Saturday, April 28, 2018


I have big rolls of stickers. I put this one up a couple days ago by the FDR by the East River. I just walked by it.

Friday, April 27, 2018



Can I tell you that it rained today halfway into my hour on Chambers Street holding my sign and I was down in the subway station entrance putting the sign back into the Kinko’s bag I tote it in before I got my train back to my apartment when a guy I see sometimes going to work in the Dept of Education building came up to me and said, ‘You’re in their dreams.’

Thursday, April 26, 2018




From Ta-Nehisi Coates’s We Were Eight Years in Power, part of a paragraph about how the enslaved people reacted to their bondage:

‘African Americans understood they were at war, and reacted accordingly: running away, rebelling violently, fleeing to the British, murdering slave-catchers, and—less spectacularly, though more significantly—refusing to work, breaking tools, bending a Christian God to their own interpretation, stealing back the fruits of their labor, and, in covert corners of their world, committing themselves to the illegal act of learning to read.’

Tuesday, April 24, 2018




                                    'Once you learn to read, you will be forvever free' 

                                                                                                            ― Frederick Douglass

Monday, April 23, 2018




I feel a failure after I
talk to someone who
stops to ask
why are you here every day
holding this sign?
I see you every day they say.
I say too much at them trying
to say it just right when
the sign says it all
really.

Sunday, April 22, 2018


I'm reading this now.

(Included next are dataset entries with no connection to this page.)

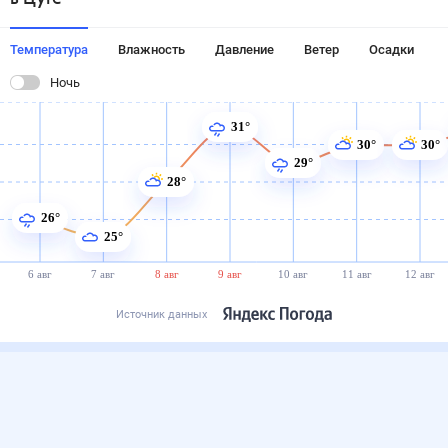
Температура
Влажность
Давление
Ветер
Осадки
Ночь
31°
30°
30°
29°
28°
26°
25°
6 авг
7 авг
8 авг
9 авг
10 авг
11 авг
12 авг
Источник данных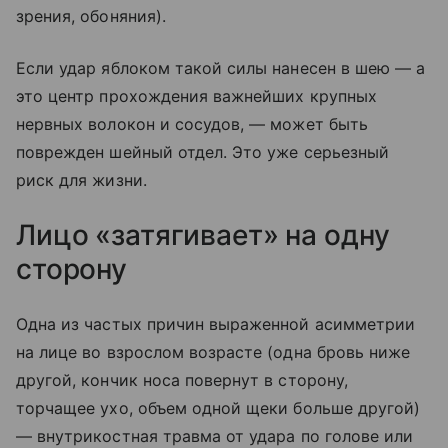
зрения, обоняния).
Если удар яблоком такой силы нанесен в шею — а
это центр прохождения важнейших крупных
нервных волокон и сосудов, — может быть
поврежден шейный отдел. Это уже серьезный
риск для жизни.
Лицо «затягивает» на одну
сторону
Одна из частых причин выраженной асимметрии
на лице во взрослом возрасте (одна бровь ниже
другой, кончик носа повернут в сторону,
торчащее ухо, объем одной щеки больше другой)
— внутрикостная травма от удара по голове или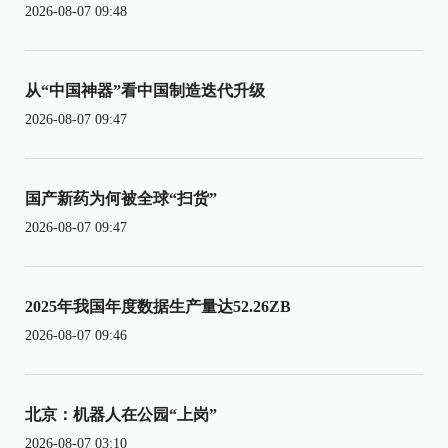
2026-08-07 09:48
从“中国神器”看中国制造迭代升级
2026-08-07 09:47
国产新药为何被全球“扫货”
2026-08-07 09:47
2025年我国年度数据生产量达52.26ZB
2026-08-07 09:46
北京：机器人在公园“上岗”
2026-08-07 03:10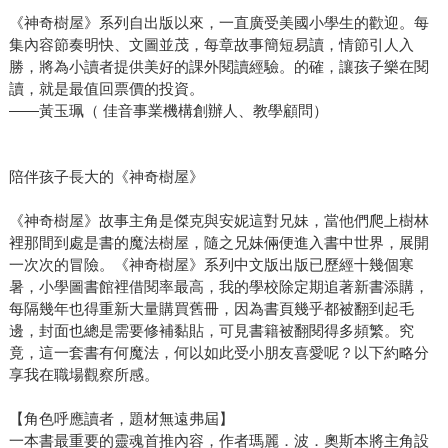
《神奇樹屋》系列自出版以來，一直廣受美國小學生的歡迎。每
集內容節奏明快、文圖並茂，每章故事簡短易讀，情節引人入
勝，將為小讀者提供美好的課外閱讀經驗。的確，讓孩子樂在閱
讀，就是最值回票價的投資。
——黃玉珮（ 佳音事業機構創辦人、教學顧問）
陪伴孩子長大的《神奇樹屋》
《神奇樹屋》故事主角是傑克與安妮這對兄妹，當他們爬上樹林
裡那間到處是書的魔法樹屋，隨之兄妹倆便進入書中世界，展開
一次次的冒險。《神奇樹屋》系列中文版出版已歷經十幾個寒
暑，小學圖書館裡借閱率最高，我的學校除定期追著新書添購，
每隔幾年也得重新大量購買舊冊，因為書頁幾乎都被翻到起毛
邊，封面也總是需要修補黏貼，可見書籍被翻閱得多頻繁。究
竟，這一套書有何魔法，何以如此受小朋友喜愛呢？以下約略分
享我在職場觀察所感。
【角色呼應讀者，題材無遠弗屆】
一本書最重要的靈魂首推內容，作者瑪麗．波．奧斯本將主角設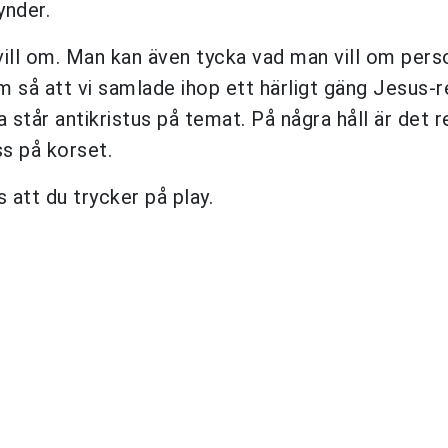
ynder.
vill om. Man kan även tycka vad man vill om per
m så att vi samlade ihop ett härligt gäng Jesus-
dra står antikristus på temat. På några håll är det 
ss på korset.
 att du trycker på play.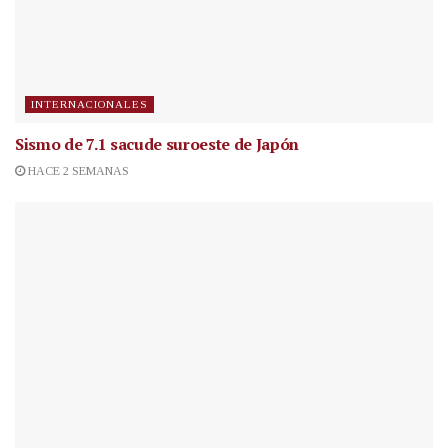
INTERNACIONALES
Sismo de 7.1 sacude suroeste de Japón
HACE 2 SEMANAS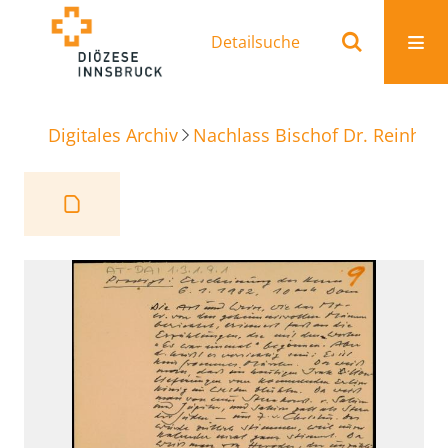
Detailsuche
Digitales Archiv
Nachlass Bischof Dr. Reinhold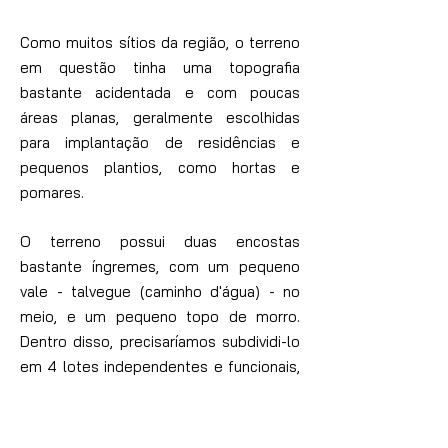
Como muitos sítios da região, o terreno
em questão tinha uma topografia
bastante acidentada e com poucas
áreas planas, geralmente escolhidas
para implantação de residências e
pequenos plantios, como hortas e
pomares.
O terreno possui duas encostas
bastante íngremes, com um pequeno
vale - talvegue (caminho d'água) - no
meio, e um pequeno topo de morro.
Dentro disso, precisaríamos subdividi-lo
em 4 lotes independentes e funcionais,
com mata preservada, local para
construção e acesso.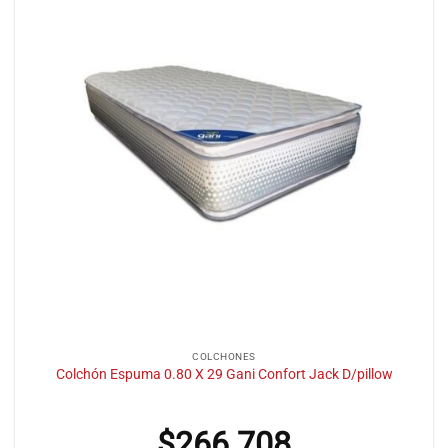
COLCHONES
Colchón Espuma 0.80 X 29 Gani Confort Jack D/pillow
$
266.708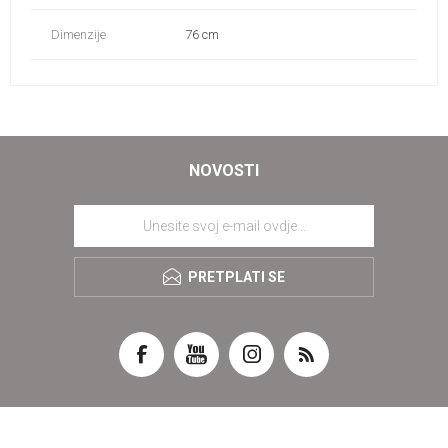
Dimenzije
76 cm
NOVOSTI
PRETPLATI SE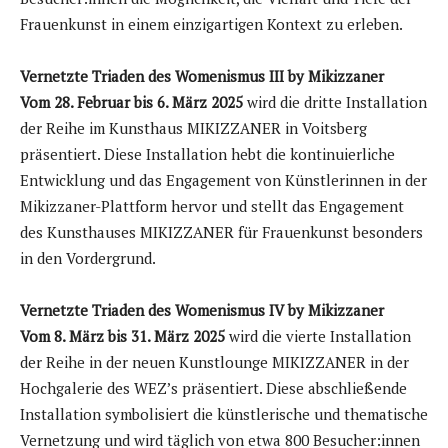
Frauenkunst in einem einzigartigen Kontext zu erleben.
Vernetzte Triaden des Womenismus III by Mikizzaner
Vom
28. Februar bis 6. März 2025
wird die dritte Installation
der Reihe im Kunsthaus MIKIZZANER in Voitsberg
präsentiert. Diese Installation hebt die kontinuierliche
Entwicklung und das Engagement von Künstlerinnen in der
Mikizzaner-Plattform hervor und stellt das Engagement
des Kunsthauses MIKIZZANER für Frauenkunst besonders
in den Vordergrund.
Vernetzte Triaden des Womenismus IV by Mikizzaner
Vom
8. März bis 31. März 2025
wird die vierte Installation
der Reihe in der neuen Kunstlounge MIKIZZANER in der
Hochgalerie des WEZ’s präsentiert. Diese abschließende
Installation symbolisiert die künstlerische und thematische
Vernetzung und wird täglich von etwa 800 Besucher:innen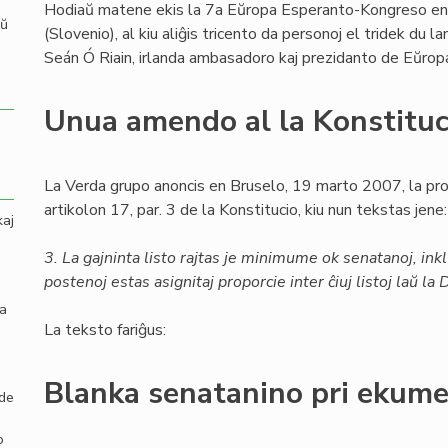
Hodiaŭ matene ekis la 7a Eŭropa Esperanto-Kongreso e
aŭ
(Slovenio), al kiu aliĝis tricento da personoj el tridek du l
Seán Ó Riain, irlanda ambasadoro kaj prezidanto de Eŭro
Unua amendo al la Konstituc
La Verda grupo anoncis en Bruselo, 19 marto 2007, la pro
artikolon 17, par. 3 de la Konstitucio, kiu nun tekstas jene:
kaj
3. La gajninta listo rajtas je minimume ok senatanoj, inkl
postenoj estas asignitaj proporcie inter ĉiuj listoj laŭ l
la
La teksto fariĝus:
Blanka senatanino pri ekum
 de
o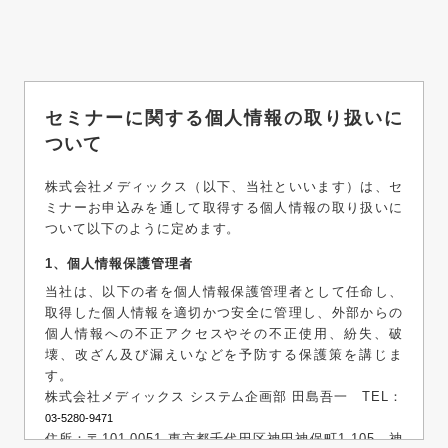
セミナーに関する個人情報の取り扱いに
ついて
株式会社メディックス（以下、当社といいます）は、セ
ミナーお申込みを通して取得する個人情報の取り扱いに
ついて以下のように定めます。
1、個人情報保護管理者
当社は、以下の者を個人情報保護管理者として任命し、
取得した個人情報を適切かつ安全に管理し、外部からの
個人情報への不正アクセスやその不正使用、紛失、破
壊、改ざん及び漏えいなどを予防する保護策を講じま
す。
株式会社メディックス システム企画部 田島吾一 TEL：
03-5280-9471
住所：〒101-0051 東京都千代田区神田神保町1-105 神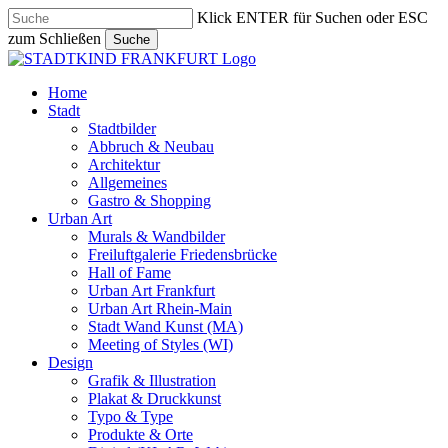
Skip
Klick ENTER für Suchen oder ESC
to
zum Schließen
Suche
main
Close
content
Search
search
Menu
Home
Stadt
Stadtbilder
Abbruch & Neubau
Architektur
Allgemeines
Gastro & Shopping
Urban Art
Murals & Wandbilder
Freiluftgalerie Friedensbrücke
Hall of Fame
Urban Art Frankfurt
Urban Art Rhein-Main
Stadt Wand Kunst (MA)
Meeting of Styles (WI)
Design
Grafik & Illustration
Plakat & Druckkunst
Typo & Type
Produkte & Orte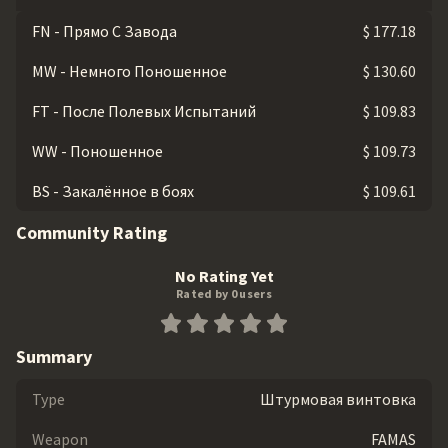
FN - Прямо С Завода
$ 177.18
MW - Немного Поношенное
$ 130.60
FT - После Полевых Испытаний
$ 109.83
WW - Поношенное
$ 109.73
BS - Закалённое в боях
$ 109.61
Community Rating
No Rating Yet
Rated by 0 users
Summary
Type
Штурмовая винтовка
Weapon
FAMAS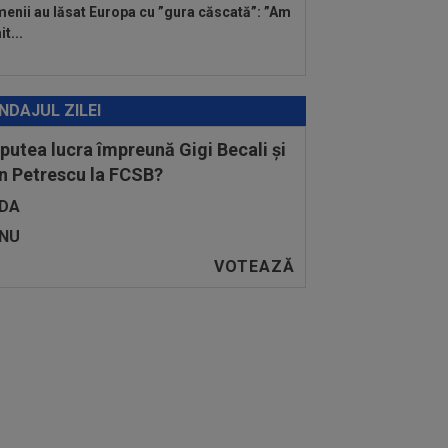
enii au lăsat Europa cu ”gura căscată”: ”Am
t...
NDAJUL ZILEI
 putea lucra împreună Gigi Becali și
n Petrescu la FCSB?
DA
NU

Coates's voice is so rich, his knowledge so wide, what he writes about is so close to his life, so important to him, you can almost feel him breathing. It makes for an exciting reading experience. You may have read his earlier book, Between The World and Me. If you don't know anythng about him, Google him, look at him on YouTube. He reminds me why I hold the sign. He gets me up and out in the morning. Books can do that.